# [Instruction]
Output the opening lines of the records exactly. End with the line that contains "ber übergroße Ladungen".

(Records from a dataset)
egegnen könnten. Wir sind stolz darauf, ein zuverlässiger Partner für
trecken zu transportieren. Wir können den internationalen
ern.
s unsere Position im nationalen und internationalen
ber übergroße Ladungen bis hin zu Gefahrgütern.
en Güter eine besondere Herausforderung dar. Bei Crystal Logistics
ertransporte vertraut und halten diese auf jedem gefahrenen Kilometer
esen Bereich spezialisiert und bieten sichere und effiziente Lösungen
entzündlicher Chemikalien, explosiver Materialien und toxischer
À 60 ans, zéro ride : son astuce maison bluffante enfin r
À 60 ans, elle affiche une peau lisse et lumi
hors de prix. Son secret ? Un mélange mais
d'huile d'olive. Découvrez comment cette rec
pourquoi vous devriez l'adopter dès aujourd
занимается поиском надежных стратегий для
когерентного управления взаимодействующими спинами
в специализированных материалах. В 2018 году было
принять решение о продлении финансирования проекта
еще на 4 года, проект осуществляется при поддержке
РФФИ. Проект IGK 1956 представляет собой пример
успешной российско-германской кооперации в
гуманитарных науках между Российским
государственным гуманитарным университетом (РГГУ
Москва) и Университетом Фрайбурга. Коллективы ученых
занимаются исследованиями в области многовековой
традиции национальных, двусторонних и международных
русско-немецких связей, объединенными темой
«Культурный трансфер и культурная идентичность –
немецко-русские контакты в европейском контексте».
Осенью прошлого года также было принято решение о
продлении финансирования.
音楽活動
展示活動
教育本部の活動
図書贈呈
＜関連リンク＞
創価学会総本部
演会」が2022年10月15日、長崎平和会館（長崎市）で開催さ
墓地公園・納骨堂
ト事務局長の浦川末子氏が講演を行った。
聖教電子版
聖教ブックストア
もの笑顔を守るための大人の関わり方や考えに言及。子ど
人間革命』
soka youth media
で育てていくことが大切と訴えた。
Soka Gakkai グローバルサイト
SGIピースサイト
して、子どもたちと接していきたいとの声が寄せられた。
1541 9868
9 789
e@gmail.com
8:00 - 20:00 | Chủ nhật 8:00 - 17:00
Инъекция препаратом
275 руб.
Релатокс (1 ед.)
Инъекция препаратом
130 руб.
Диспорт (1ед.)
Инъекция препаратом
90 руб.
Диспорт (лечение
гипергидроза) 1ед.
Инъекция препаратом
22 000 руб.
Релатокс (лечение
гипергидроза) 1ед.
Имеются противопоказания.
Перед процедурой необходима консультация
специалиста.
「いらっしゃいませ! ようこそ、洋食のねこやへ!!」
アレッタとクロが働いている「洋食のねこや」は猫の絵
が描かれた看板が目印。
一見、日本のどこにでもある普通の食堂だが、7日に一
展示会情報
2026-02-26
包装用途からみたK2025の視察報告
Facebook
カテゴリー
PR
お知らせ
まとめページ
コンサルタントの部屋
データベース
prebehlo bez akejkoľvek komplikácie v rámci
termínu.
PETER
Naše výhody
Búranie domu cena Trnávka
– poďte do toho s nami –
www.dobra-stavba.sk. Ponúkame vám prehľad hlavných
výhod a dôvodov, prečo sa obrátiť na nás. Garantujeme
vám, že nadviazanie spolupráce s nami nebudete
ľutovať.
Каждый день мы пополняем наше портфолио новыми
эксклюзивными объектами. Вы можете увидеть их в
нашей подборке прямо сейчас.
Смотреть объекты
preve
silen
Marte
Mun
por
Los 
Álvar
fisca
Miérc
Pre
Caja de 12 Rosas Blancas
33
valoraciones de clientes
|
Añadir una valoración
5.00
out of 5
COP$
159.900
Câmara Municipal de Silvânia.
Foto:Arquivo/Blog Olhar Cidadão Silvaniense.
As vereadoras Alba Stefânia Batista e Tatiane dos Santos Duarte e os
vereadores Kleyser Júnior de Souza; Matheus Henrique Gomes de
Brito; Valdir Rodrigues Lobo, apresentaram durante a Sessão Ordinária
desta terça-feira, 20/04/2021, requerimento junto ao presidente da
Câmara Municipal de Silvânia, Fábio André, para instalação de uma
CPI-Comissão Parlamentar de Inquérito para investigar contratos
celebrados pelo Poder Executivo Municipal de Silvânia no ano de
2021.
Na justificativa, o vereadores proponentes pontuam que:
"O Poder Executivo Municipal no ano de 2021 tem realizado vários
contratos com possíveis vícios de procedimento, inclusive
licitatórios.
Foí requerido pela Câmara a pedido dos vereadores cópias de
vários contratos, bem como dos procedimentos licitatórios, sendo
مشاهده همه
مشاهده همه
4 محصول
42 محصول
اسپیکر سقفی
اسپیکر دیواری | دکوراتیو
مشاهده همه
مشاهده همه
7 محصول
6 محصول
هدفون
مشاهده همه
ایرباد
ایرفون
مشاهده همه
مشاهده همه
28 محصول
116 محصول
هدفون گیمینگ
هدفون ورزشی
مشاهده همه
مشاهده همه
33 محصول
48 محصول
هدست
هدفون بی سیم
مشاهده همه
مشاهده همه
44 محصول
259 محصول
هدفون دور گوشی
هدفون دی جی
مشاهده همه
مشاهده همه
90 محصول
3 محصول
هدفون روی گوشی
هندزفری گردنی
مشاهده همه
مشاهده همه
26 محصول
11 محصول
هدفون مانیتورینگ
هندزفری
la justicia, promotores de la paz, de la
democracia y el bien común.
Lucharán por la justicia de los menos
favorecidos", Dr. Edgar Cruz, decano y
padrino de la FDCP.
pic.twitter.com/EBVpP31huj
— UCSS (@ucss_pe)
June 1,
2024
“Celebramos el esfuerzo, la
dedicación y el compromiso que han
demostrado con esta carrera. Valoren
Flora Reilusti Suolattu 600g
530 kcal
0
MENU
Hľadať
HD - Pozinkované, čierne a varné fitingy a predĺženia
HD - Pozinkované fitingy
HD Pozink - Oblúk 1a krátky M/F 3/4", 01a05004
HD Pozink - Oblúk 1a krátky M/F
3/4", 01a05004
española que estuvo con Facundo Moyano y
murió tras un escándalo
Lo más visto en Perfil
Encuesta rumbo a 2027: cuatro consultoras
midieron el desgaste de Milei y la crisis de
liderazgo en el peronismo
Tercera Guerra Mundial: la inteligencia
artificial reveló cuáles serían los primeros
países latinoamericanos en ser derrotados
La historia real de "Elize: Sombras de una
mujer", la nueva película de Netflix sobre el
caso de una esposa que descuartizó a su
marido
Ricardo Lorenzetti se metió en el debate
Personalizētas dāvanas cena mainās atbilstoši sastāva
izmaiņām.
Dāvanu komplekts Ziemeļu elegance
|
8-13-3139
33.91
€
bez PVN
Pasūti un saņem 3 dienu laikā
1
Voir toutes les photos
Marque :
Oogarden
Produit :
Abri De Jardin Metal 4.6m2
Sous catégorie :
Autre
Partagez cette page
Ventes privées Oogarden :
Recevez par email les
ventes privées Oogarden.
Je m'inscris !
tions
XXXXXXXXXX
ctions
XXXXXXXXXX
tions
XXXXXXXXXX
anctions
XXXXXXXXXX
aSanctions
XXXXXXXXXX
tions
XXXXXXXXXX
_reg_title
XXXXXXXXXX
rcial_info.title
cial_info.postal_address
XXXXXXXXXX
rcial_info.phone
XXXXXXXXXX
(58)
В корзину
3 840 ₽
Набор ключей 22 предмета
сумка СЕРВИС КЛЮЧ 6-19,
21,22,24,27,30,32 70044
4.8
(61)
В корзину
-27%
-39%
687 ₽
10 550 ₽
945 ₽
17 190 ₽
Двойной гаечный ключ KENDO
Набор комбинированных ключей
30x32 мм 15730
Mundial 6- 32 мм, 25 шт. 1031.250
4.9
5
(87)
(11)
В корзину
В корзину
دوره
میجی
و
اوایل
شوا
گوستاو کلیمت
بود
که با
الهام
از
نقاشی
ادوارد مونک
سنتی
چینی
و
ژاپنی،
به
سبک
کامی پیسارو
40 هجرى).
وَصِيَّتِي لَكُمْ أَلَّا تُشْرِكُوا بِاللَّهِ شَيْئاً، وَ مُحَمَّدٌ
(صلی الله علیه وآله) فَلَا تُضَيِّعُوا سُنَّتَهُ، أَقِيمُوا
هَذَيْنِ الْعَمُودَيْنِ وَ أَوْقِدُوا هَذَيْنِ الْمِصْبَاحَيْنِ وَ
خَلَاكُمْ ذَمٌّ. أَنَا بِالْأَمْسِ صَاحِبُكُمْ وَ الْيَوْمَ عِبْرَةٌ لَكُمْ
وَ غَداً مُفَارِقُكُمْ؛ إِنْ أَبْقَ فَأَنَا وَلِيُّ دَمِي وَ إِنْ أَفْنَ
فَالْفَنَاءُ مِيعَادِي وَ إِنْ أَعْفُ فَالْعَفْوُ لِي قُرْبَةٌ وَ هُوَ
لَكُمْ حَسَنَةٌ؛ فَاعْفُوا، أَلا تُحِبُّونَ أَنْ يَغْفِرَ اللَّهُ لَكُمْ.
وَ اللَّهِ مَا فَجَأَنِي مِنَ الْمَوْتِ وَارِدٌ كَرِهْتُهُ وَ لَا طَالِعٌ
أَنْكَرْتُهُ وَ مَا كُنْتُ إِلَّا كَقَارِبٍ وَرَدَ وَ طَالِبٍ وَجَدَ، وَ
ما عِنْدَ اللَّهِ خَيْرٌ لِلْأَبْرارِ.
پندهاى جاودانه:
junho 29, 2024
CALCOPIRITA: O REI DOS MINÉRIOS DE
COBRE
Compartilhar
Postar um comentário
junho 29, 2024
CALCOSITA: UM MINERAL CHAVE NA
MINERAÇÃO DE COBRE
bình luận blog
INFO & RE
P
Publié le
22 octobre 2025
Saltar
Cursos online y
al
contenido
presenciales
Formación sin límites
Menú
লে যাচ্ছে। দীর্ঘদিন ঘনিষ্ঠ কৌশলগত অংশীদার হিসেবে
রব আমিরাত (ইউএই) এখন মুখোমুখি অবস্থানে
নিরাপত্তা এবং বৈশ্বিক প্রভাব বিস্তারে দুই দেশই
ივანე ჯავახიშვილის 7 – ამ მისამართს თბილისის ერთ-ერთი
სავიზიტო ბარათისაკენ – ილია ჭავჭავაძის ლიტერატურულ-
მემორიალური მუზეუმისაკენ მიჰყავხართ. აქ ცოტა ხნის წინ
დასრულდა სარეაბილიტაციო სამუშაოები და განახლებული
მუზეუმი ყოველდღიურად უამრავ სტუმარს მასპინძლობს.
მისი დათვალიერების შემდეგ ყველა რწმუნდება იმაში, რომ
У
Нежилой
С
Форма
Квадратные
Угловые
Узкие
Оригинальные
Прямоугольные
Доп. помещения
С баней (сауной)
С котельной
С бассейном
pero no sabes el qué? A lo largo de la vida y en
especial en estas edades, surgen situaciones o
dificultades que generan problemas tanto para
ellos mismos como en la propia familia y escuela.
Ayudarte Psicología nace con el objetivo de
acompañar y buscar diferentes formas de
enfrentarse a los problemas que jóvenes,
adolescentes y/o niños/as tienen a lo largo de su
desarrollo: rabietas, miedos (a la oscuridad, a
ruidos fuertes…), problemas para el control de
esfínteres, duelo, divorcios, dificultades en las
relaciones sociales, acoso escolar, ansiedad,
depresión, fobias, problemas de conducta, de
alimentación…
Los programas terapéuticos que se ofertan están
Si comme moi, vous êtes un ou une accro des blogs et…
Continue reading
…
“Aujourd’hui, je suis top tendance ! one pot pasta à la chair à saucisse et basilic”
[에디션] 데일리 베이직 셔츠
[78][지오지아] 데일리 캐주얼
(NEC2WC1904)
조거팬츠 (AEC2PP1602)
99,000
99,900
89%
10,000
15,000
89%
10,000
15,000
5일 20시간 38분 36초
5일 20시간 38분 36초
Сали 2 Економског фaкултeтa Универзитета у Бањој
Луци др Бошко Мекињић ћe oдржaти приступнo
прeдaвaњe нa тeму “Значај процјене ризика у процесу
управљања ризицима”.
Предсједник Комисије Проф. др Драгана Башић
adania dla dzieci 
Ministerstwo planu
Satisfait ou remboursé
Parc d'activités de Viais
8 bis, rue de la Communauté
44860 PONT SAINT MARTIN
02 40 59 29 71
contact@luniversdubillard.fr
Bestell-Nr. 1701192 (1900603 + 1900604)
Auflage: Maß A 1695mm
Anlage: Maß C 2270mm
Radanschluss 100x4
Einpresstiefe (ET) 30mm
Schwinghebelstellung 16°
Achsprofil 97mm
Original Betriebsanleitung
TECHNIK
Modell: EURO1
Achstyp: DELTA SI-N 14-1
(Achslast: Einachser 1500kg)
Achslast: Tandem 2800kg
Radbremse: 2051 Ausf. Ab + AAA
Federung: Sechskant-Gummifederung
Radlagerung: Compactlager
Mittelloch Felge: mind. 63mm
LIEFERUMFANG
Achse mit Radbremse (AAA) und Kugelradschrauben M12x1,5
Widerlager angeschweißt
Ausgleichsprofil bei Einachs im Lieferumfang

# [Response box]
egegnen könnten. Wir sind stolz darauf, ein zuverlässiger Partner für
trecken zu transportieren. Wir können den internationalen
ern.
s unsere Position im nationalen und internationalen
ber übergroße Ladungen bis hin zu Gefahrgütern.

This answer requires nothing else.